Furthermore, the general rule in the District of Columbia is that an
employer is not liable for the physical harm caused by the acts or
omissions of its independent contractor. Wilson v. Good Humor Corp.,
757 F.2d 1293, 1301 (D.C. Cir. 1985). See, e.g., WMATA v. L'Enfant Plaza
Properties, Inc., 448 A.2d 864, 888 (D.C. Cir. 1982). This long-standing
rule is riddled with exceptions specifying certain conditions under which
employers may be held vicariously liable for the torts of their
contractors. See id. The exceptions fall into three broad categories: (1)
negligence of the employer in selecting, instructing, or supervising the
contractor, (2) non-delegable duties of the employer, arising out of some
relation toward the public, and (3) work which is specially, peculiarly,
or inherently dangerous. See Restatement (Second) of Agency, §
219 (1958). Assuming for the sake of the argument that these common law
exceptions apply to the independent contractor exception to the FTCA,*fn3
none apply here. The rationale of these exceptions is that, when they
apply, "the employer is in the best position to identify, minimize and
administer the risks involved in the contractor's activities." Wilson v.
Good Humor Corp., 757 F.2d at 1301. Here, an injury sustained due to
exposed wiring in the kitchen is a danger which the independent
contractor, not the government, is in the best position to warn against.

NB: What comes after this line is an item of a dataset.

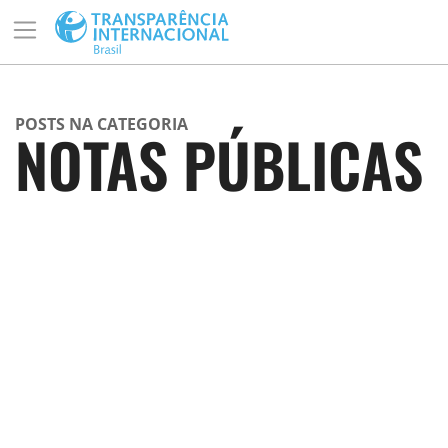
POSTS NA CATEGORIA
NOTAS PÚBLICAS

Certainly, a duty to warn must be coincident with the employer's
potential liability and in this case there is no predicate for that
For the reasons set forth, I shall grant defendant's motion for summary
judgment. A separate order accompanies this opinion. Additionally, I am
also entering final judgment for the defendants in accordance with
Federal Rule of Civil Procedure 58.
In accordance with the accompanying Memorandum Opinion, it is, hereby,
ORDERED that Defendant's Motion to Dismiss, Or Alternatively For Summary
Judgment [#13] is GRANTED.
Defendant's Motion to Dismiss, Or Alternatively for Summary Judgment
having been granted, it is therefore, hereby,
ORDERED that plaintiff take nothing, and that the action be dismissed
on the merits, with each party to bear her or its own costs and fees.